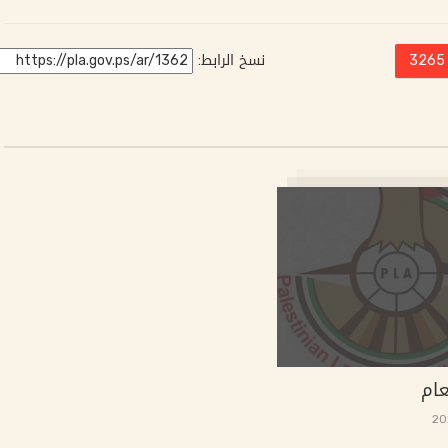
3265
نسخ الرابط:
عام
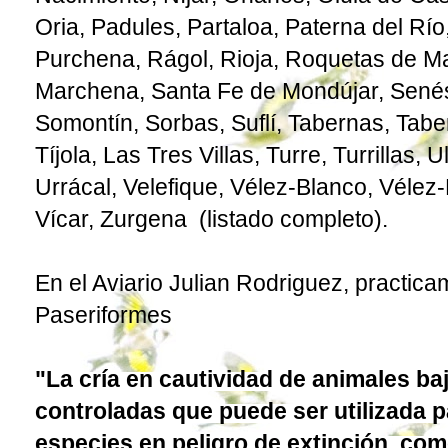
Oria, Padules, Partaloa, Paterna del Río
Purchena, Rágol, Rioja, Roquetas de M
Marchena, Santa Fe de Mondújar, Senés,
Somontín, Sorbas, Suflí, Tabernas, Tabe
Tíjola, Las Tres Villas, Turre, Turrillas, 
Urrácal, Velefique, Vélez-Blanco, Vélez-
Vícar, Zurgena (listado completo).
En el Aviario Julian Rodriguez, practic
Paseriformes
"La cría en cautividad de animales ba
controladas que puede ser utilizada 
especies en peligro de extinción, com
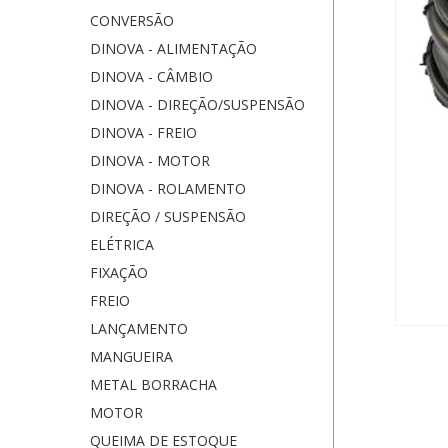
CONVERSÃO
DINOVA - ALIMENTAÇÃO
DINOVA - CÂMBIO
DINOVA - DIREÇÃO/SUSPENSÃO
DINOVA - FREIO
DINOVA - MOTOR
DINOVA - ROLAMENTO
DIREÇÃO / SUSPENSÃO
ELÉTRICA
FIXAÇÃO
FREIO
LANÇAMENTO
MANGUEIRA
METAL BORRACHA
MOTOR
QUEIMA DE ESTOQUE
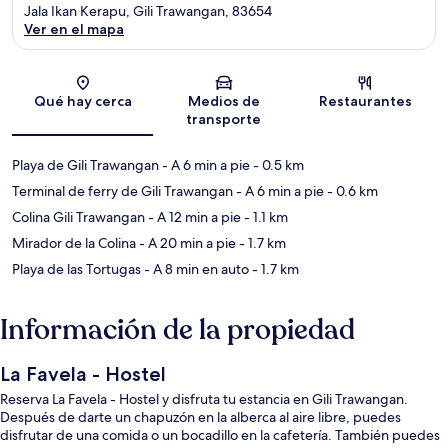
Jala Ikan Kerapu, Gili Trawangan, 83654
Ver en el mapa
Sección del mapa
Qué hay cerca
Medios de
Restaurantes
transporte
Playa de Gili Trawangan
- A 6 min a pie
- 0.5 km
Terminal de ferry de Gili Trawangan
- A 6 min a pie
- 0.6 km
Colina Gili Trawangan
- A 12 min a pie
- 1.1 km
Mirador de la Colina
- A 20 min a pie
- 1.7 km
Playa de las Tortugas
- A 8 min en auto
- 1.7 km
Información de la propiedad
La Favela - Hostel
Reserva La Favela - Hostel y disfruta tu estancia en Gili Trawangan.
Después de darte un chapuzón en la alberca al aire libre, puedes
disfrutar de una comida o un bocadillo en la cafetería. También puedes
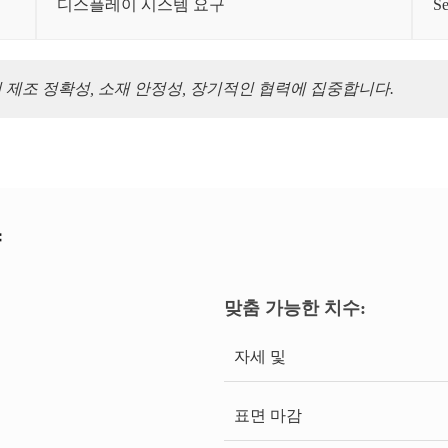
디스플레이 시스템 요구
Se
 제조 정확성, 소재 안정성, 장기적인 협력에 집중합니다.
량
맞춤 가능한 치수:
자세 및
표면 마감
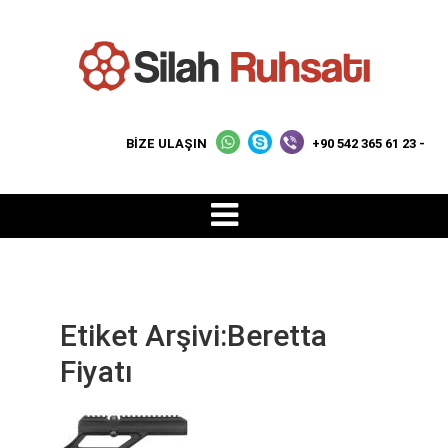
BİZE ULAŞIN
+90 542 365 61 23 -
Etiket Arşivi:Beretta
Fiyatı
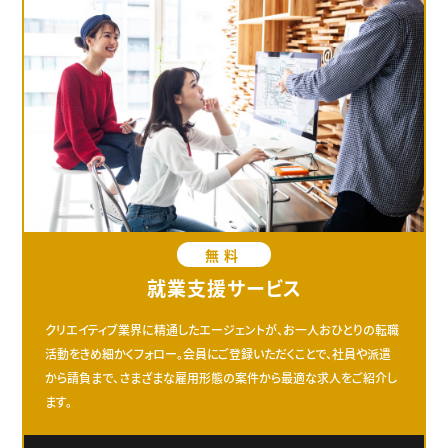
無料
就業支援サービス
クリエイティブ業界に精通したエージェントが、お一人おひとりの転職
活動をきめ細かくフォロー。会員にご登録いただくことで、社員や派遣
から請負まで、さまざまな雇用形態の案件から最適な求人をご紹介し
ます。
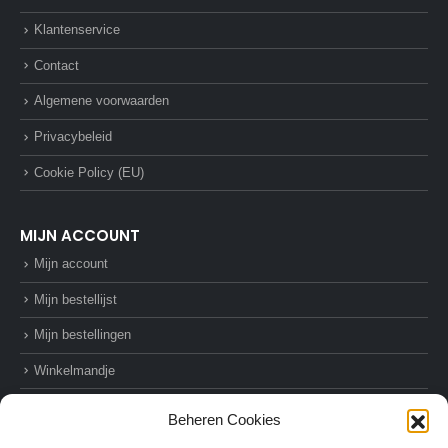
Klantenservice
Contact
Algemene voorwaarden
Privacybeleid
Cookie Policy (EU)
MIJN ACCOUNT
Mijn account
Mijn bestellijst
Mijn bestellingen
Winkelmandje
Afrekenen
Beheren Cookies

========

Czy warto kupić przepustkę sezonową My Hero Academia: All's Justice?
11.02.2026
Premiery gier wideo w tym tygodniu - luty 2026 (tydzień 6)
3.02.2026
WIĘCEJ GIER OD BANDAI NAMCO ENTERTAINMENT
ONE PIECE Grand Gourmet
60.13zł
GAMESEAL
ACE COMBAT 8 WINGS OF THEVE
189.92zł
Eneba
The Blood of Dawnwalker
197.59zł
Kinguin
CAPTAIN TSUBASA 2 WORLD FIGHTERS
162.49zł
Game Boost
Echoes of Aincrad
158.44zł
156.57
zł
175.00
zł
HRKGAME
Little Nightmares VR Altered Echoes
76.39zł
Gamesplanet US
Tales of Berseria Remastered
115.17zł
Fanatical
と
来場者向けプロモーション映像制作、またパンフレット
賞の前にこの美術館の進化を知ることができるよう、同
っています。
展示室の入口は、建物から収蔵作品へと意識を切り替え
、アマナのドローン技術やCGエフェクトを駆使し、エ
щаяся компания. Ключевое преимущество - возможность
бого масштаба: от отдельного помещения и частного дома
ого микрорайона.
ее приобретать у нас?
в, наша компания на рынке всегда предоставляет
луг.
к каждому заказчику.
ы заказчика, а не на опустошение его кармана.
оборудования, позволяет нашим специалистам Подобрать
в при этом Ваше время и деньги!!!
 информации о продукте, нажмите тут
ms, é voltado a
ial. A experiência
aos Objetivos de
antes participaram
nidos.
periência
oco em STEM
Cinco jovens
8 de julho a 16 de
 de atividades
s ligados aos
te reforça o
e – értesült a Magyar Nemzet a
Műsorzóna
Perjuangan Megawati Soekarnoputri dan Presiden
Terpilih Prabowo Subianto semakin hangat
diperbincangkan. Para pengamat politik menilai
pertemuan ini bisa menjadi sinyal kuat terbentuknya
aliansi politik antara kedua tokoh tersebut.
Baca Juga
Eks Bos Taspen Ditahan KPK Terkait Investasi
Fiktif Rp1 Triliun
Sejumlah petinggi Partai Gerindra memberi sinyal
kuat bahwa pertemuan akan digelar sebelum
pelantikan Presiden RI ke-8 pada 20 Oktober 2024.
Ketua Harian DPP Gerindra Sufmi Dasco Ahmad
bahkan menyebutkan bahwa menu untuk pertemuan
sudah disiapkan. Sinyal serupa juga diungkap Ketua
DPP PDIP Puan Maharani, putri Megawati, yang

========

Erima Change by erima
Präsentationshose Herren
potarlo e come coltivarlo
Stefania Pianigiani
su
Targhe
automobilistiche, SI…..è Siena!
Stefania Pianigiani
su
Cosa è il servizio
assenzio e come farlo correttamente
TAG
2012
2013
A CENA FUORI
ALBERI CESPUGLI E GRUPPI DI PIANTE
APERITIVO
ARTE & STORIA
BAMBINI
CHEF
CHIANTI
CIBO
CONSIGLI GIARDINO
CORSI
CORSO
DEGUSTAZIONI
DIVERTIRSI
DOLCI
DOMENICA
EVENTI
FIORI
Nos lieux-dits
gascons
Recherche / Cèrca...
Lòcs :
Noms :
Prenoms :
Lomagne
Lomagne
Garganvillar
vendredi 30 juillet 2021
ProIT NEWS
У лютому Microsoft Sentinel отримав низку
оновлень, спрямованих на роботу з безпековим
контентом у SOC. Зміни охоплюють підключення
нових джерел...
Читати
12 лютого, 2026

========

Using the entries above, give again exactly the lines from the line holding "s ligados aos" through the line holding "DPP PDIP Puan Maharani, putri Megawati, yang". Include both end lines and nothing else.

s ligados aos
te reforça o
e – értesült a Magyar Nemzet a
Műsorzóna
Perjuangan Megawati Soekarnoputri dan Presiden
Terpilih Prabowo Subianto semakin hangat
diperbincangkan. Para pengamat politik menilai
pertemuan ini bisa menjadi sinyal kuat terbentuknya
aliansi politik antara kedua tokoh tersebut.
Baca Juga
Eks Bos Taspen Ditahan KPK Terkait Investasi
Fiktif Rp1 Triliun
Sejumlah petinggi Partai Gerindra memberi sinyal
kuat bahwa pertemuan akan digelar sebelum
pelantikan Presiden RI ke-8 pada 20 Oktober 2024.
Ketua Harian DPP Gerindra Sufmi Dasco Ahmad
bahkan menyebutkan bahwa menu untuk pertemuan
sudah disiapkan. Sinyal serupa juga diungkap Ketua
DPP PDIP Puan Maharani, putri Megawati, yang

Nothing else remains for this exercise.